Find Comfortable Break Points to Shorten Complicated Sentences

Another reason sentences can be difficult to follow is that they're long and complicated. Whereas compound sentences include two independent clauses connected by a BOY'S FAN word, complicated sentences follow a different pattern.

Typically, a long, complicated sentence starts with a logical structure: It begins with the subject, followed by the verb that goes with the subject, then the object. (The subject is the doer of the action implied by the verb and the object is the receiver of this action.) After this promising beginning, the writer of a complicated sentence usually adds a series of prepositional phrases. Each prepositional phrase might impart important information. Taken together, however, they add too much information all at once. The net result is that the readers aren't informed— they're confused.

Complicated sentences can be shortened by separating units of information. Consider, for example, the following forty-word sentence:

I have reviewed your letter of complaint explaining the difficulties you had in registering your company's representatives for the National Widget

Conference and Trade Show on our website, which was unexpectedly down since our Internet service provider guarantees access.

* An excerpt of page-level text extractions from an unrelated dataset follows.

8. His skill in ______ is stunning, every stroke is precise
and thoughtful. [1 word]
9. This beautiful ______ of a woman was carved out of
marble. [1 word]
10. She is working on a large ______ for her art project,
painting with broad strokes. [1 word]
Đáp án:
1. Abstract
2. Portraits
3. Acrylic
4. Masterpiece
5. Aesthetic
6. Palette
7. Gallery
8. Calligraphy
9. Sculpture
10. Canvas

Most of us would agree that this sentence is poorly written; the writer never apologizes to the customer, for example. Also, it's too long, too wordy, and the writer's purpose is unclear. To start revising it, look for a BOY'S FAN word. Not there. Thus you know the problem isn't that the sentence is compound. It's complicated. It starts simply enough with a traditional structure of subject/verb/object:

I have reviewed your letter.

If you chose, you could stop there. Note that the sentence continues with a series of prepositional and other phrases:

of complaint explaining the difficulties you had in registering your company's representatives for the National Widget Conference and Trade Show on our website, which was unexpectedly down since our Internet service provider guarantees access.

You could revise the sentence to end at the conclusion of any one of these phrases. For example, you might revise the sentence to read:

I have reviewed your letter of complaint. (seven words)

Or, you might end here:

I have reviewed your letter of complaint explaining the difficulties you had. (twelve words)

Or here:

I have reviewed your letter of complaint explaining the difficulties you had in registering your company's representatives. (seventeen words)

Or here:

I have reviewed your letter of complaint explaining the difficulties you had in registering your company's representatives for the National Widget Conference and Trade Show. (twenty-five words)

Or even here:

I have reviewed your letter of complaint explaining the difficulties you had in registering your company's representatives for the National Widget Conference and Trade Show on our website. (twenty-nine words)

There's no one best place to end the sentence. It's your choice. Once you've made your decision, you can easily revise the remaining phrase so it also becomes a complete sentence. For example, you might write:

Please accept my apology that our website was down.

Consider this revision option:

I have reviewed your letter of complaint explaining the difficulties you had in registering your company's representatives for the National Widget Conference and Trade Show. Please accept my apology that our website was down. (Two sentences of twenty-five and ten words average seventeen-and-a-half words per sentence.)

Isn't it better? When revising a complicated sentence, look for a subject/verb/object construction followed by a series of phrases. Find comfortable stopping places, and revise the beginning of each additional sentence to include all appropriate information in the form of a subject, verb, and object.

No matter how long or short your sentences are, you need to avoid sentence fragments. A sentence fragment cannot stand alone as a sentence. (Note that exclamatory expressions such as "Wow!," "Terrific presentation!," or "Too bad!" represent complete sentences.)

A fragment usually lacks words from an adjacent sentence that it needs in order to become complete. Whether the words are nearby, or simply missing, be certain that every sentence has a subject (the doer of the action) and a verb that goes with the subject, and that every sentence expresses a complete thought.